■ Requisitos de tarea ■
1) Responde según el fragmento sobre el cambio generacional:
(a) ¿En qué fue la abuela a su fiesta de quince años?
(b) ¿Qué invento vio llegar esa generación en los 60?
(c) ¿En qué año llegó la crisis árabe del petróleo?
2) ¿Podrías copiar del fragmento sobre el cambio generacional el pasaje que va de "La generación de" a "de su conocimiento."?

Blog Jorge Morelli, 17 de Mayo de 2017
Mirando en la televisión las imágenes de la llegada de Neil Armstrong a la Luna, hace cerca de cincuenta años, pregunté a mi abuela, en su sillón venerable, si el mundo había cambiado mucho durante su vida. Me dijo por toda respuesta que ella había ido a su fiesta de quince años en un coche tirado por caballos.
La generación de los peruanos que nacimos en los cincuenta y sesenta vio el final del mundo antiguo, de la misa con ropa de domingo, la inauguración del divorcio, de la relatividad de las cosas, del escepticismo. Vio llegar la televisión en los 60, el video, la computadora personal en los 70 y 80, el celular, el CD, el internet, la página web en los 90, el USB, el twitter, el facebook y el whatsapp y el blog en el nuevo siglo. Y la velocidad del cambio acelerarse vertiginosamente.
No pocos optaron por reaccionar contra el cambio, que dejaba atrás a tantos. Muchos por el activismo y la militancia política, la fantasía de la tabla rasa, la ilusión de empezar de nuevo. Pero el héroe de la clase obrera descubriría eventualmente que servía a poderes más allá de su conocimiento.
“La vida es lo que le ocurre a uno cuando está ocupado haciendo otros planes”, escribió John Lennon por entonces. Lo que ocurrió mientras mi generación hacía planes para cambiar el mundo, fue el fin de la prosperidad de la pos guerra, el comienzo de la guerra interminable de Viet Nam y, al final de la misma, el quiebre de la paridad del dólar con el patrón oro -decretado por Nixon en 1972-, la llegada de la crisis árabe del petróleo en 1973, el alza brutal del precio de la energía. Fue como si a la fiesta le apagaran la luz. Allí comenzó la inflación.

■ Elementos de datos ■
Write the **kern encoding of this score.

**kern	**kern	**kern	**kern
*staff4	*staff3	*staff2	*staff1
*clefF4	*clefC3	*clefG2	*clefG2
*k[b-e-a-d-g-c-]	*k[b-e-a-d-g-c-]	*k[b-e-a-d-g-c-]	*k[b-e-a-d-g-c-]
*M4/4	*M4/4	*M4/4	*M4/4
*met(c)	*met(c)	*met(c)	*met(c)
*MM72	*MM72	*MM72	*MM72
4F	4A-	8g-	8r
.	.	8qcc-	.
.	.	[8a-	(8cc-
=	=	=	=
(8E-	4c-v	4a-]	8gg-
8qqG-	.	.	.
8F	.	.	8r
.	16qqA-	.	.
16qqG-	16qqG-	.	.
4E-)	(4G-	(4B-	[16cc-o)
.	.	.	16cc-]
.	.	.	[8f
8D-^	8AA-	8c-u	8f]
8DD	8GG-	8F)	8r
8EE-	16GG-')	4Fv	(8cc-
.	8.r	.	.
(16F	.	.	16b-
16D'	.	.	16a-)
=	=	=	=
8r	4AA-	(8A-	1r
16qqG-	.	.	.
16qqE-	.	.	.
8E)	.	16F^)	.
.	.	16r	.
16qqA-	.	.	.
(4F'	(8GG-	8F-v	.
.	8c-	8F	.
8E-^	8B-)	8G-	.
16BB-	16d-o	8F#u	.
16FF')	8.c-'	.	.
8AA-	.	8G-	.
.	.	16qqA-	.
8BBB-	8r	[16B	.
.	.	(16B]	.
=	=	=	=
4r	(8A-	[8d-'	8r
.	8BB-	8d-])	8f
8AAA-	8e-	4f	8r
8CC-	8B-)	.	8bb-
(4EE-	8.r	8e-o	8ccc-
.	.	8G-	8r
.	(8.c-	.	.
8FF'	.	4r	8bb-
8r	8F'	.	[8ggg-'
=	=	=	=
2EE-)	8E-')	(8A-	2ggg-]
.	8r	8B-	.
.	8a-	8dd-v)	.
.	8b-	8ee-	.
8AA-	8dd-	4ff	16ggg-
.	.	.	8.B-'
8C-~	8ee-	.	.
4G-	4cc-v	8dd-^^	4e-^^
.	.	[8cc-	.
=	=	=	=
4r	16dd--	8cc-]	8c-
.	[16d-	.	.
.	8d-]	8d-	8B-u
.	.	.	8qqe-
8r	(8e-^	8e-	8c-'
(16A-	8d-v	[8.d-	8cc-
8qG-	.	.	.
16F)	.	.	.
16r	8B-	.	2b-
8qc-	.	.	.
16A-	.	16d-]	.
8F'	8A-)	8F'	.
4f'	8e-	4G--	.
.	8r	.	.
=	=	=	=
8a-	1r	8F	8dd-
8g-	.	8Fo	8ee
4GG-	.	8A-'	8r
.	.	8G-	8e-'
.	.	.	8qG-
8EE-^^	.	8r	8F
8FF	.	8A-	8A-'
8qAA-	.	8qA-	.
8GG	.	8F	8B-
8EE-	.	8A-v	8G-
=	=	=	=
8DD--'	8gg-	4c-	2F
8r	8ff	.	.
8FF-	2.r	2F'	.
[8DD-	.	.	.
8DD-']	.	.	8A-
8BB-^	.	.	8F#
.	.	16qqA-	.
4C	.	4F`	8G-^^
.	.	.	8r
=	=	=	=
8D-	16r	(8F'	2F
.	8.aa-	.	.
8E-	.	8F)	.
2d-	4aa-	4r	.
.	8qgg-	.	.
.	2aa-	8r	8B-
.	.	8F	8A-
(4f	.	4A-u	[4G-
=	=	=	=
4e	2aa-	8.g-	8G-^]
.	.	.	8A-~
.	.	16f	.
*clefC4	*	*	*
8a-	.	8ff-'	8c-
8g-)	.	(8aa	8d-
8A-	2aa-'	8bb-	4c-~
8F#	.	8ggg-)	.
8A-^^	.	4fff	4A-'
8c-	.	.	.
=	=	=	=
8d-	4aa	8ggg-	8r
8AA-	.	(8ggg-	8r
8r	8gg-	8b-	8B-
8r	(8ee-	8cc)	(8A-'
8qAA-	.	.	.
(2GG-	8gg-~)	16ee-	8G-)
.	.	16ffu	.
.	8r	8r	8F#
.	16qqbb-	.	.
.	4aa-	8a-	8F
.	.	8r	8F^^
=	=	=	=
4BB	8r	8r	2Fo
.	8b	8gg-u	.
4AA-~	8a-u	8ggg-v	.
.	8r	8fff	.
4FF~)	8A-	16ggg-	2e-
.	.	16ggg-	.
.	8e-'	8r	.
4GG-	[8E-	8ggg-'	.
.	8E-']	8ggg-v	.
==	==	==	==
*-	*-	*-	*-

■ Respuestas por punto ■
1)
(a) En un coche tirado por caballos.
(b) La televisión.
(c) En 1973.

2)
La generación de los peruanos que nacimos en los cincuenta y sesenta vio el final del mundo antiguo, de la misa con ropa de domingo, la inauguración del divorcio, de la relatividad de las cosas, del escepticismo. Vio llegar la televisión en los 60, el video, la computadora personal en los 70 y 80, el celular, el CD, el internet, la página web en los 90, el USB, el twitter, el facebook y el whatsapp y el blog en el nuevo siglo. Y la velocidad del cambio acelerarse vertiginosamente.
No pocos optaron por reaccionar contra el cambio, que dejaba atrás a tantos. Muchos por el activismo y la militancia política, la fantasía de la tabla rasa, la ilusión de empezar de nuevo. Pero el héroe de la clase obrera descubriría eventualmente que servía a poderes más allá de su conocimiento.